2nd.--The lines of the six verses end with the six same words, not rhyming with each other; these end words are chosen exclusively from two syllabled nouns.
3rd.--The arrangement of these six terminal words follows a regular law (a somewhat complex one, which is replaced in modern poetry by the one given below).
4th.--The piece closes with a three-line stanza, using the six words, three at the end; the other three, placed in the middle of its lines.
But, as now written, the words of the sestina at times rhyme with each other; if so, De Banville says they should be in two rhymes alone (as Mr. Swinburne uses them), but other writers allow three rhymes. But these details all belong to the subtle laws of the verse which it is not possible to include here. De Gramont's _Sestines_ is, perhaps, the best authority for study.
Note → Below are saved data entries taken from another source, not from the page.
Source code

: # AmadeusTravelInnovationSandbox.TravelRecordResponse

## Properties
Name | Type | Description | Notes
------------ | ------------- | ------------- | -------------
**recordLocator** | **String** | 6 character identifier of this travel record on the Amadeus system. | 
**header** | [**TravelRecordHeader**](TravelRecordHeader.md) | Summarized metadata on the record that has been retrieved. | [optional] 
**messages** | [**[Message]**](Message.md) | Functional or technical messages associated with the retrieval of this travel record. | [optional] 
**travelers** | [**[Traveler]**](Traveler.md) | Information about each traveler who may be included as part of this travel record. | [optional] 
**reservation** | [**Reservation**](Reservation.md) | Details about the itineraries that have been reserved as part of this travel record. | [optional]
For our purpose, enough to say that the six end-words must repeat unchanged in sound and spelling throughout each succeeding verse. The order in which they occur is best expressed by a numerical formula. If the rules themselves were compressed, a more complex and incomprehensible jargon of firsts and seconds and thirds, etc., could hardly be found. The first verse has, of course, the initial order, 1, 2, 3, 4, 5, 6; the second, 6, 1, 5, 2, 4, 3; the third, 3, 6, 4, 1, 2, 5; the fourth, 5, 3, 2, 6, 1, 4; the fifth, 4, 5, 1, 3, 6, 2; the sixth, 2, 4, 6, 5, 3, 1; the last half-stanza ends with 2, 4, 6, and uses 1, 3, 5 at the beginning (not the first word always) of the line, or at the half-line in rhymes that permit their introduction there. It will be seen that no end-word occurs more than once in the same place, and that the end-word of every stanza is invariably chosen to take its place as terminal of the first line of the next verse.